::: INFORMATION SUPPLIED :::

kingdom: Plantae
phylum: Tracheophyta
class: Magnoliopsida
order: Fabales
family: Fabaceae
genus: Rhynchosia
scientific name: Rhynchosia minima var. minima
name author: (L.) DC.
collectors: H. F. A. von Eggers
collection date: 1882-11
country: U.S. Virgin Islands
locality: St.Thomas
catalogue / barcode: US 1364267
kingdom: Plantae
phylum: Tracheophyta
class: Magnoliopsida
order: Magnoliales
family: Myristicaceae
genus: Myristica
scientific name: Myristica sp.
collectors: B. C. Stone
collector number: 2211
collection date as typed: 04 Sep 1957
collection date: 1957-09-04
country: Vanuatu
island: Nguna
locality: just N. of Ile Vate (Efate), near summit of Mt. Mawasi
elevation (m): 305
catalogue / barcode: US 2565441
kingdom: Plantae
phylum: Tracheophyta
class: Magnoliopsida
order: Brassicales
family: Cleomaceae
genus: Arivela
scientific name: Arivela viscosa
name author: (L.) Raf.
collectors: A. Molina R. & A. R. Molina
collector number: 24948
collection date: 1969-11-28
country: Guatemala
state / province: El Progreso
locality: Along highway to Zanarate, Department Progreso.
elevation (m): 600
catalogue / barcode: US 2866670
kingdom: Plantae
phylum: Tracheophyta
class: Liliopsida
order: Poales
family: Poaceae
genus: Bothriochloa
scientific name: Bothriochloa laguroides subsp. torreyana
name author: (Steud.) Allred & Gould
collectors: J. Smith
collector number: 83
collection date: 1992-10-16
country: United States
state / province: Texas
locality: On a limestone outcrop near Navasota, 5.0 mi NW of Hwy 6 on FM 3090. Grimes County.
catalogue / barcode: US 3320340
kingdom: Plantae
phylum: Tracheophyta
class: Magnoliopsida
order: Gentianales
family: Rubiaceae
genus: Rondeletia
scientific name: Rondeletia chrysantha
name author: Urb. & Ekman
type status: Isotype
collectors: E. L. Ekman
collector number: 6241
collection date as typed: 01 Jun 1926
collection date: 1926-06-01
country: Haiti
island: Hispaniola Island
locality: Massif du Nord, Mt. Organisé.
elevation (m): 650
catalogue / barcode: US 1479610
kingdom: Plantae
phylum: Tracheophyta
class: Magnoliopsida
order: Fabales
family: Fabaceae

:::

| TASK DIRECTIONS |
Output all of the data above as a CSV with two columns, field and value, one row per line. Put each entry in its own quoted field and replace any line breaks with spaces.

| EXERCISE RESPONSE |
field,value
"kingdom:","Plantae"
"phylum:","Tracheophyta"
"class:","Magnoliopsida"
"order:","Fabales"
"family:","Fabaceae"
"genus:","Rhynchosia"
"scientific name:","Rhynchosia minima var. minima"
"name author:","(L.) DC."
"collectors:","H. F. A. von Eggers"
"collection date:","1882-11"
"country:","U.S. Virgin Islands"
"locality:","St.Thomas"
"catalogue / barcode:","US 1364267"
"kingdom:","Plantae"
"phylum:","Tracheophyta"
"class:","Magnoliopsida"
"order:","Magnoliales"
"family:","Myristicaceae"
"genus:","Myristica"
"scientific name:","Myristica sp."
"collectors:","B. C. Stone"
"collector number:","2211"
"collection date as typed:","04 Sep 1957"
"collection date:","1957-09-04"
"country:","Vanuatu"
"island:","Nguna"
"locality:","just N. of Ile Vate (Efate), near summit of Mt. Mawasi"
"elevation (m):","305"
"catalogue / barcode:","US 2565441"
"kingdom:","Plantae"
"phylum:","Tracheophyta"
"class:","Magnoliopsida"
"order:","Brassicales"
"family:","Cleomaceae"
"genus:","Arivela"
"scientific name:","Arivela viscosa"
"name author:","(L.) Raf."
"collectors:","A. Molina R. & A. R. Molina"
"collector number:","24948"
"collection date:","1969-11-28"
"country:","Guatemala"
"state / province:","El Progreso"
"locality:","Along highway to Zanarate, Department Progreso."
"elevation (m):","600"
"catalogue / barcode:","US 2866670"
"kingdom:","Plantae"
"phylum:","Tracheophyta"
"class:","Liliopsida"
"order:","Poales"
"family:","Poaceae"
"genus:","Bothriochloa"
"scientific name:","Bothriochloa laguroides subsp. torreyana"
"name author:","(Steud.) Allred & Gould"
"collectors:","J. Smith"
"collector number:","83"
"collection date:","1992-10-16"
"country:","United States"
"state / province:","Texas"
"locality:","On a limestone outcrop near Navasota, 5.0 mi NW of Hwy 6 on FM 3090. Grimes County."
"catalogue / barcode:","US 3320340"
"kingdom:","Plantae"
"phylum:","Tracheophyta"
"class:","Magnoliopsida"
"order:","Gentianales"
"family:","Rubiaceae"
"genus:","Rondeletia"
"scientific name:","Rondeletia chrysantha"
"name author:","Urb. & Ekman"
"type status:","Isotype"
"collectors:","E. L. Ekman"
"collector number:","6241"
"collection date as typed:","01 Jun 1926"
"collection date:","1926-06-01"
"country:","Haiti"
"island:","Hispaniola Island"
"locality:","Massif du Nord, Mt. Organisé."
"elevation (m):","650"
"catalogue / barcode:","US 1479610"
"kingdom:","Plantae"
"phylum:","Tracheophyta"
"class:","Magnoliopsida"
"order:","Fabales"
"family:","Fabaceae"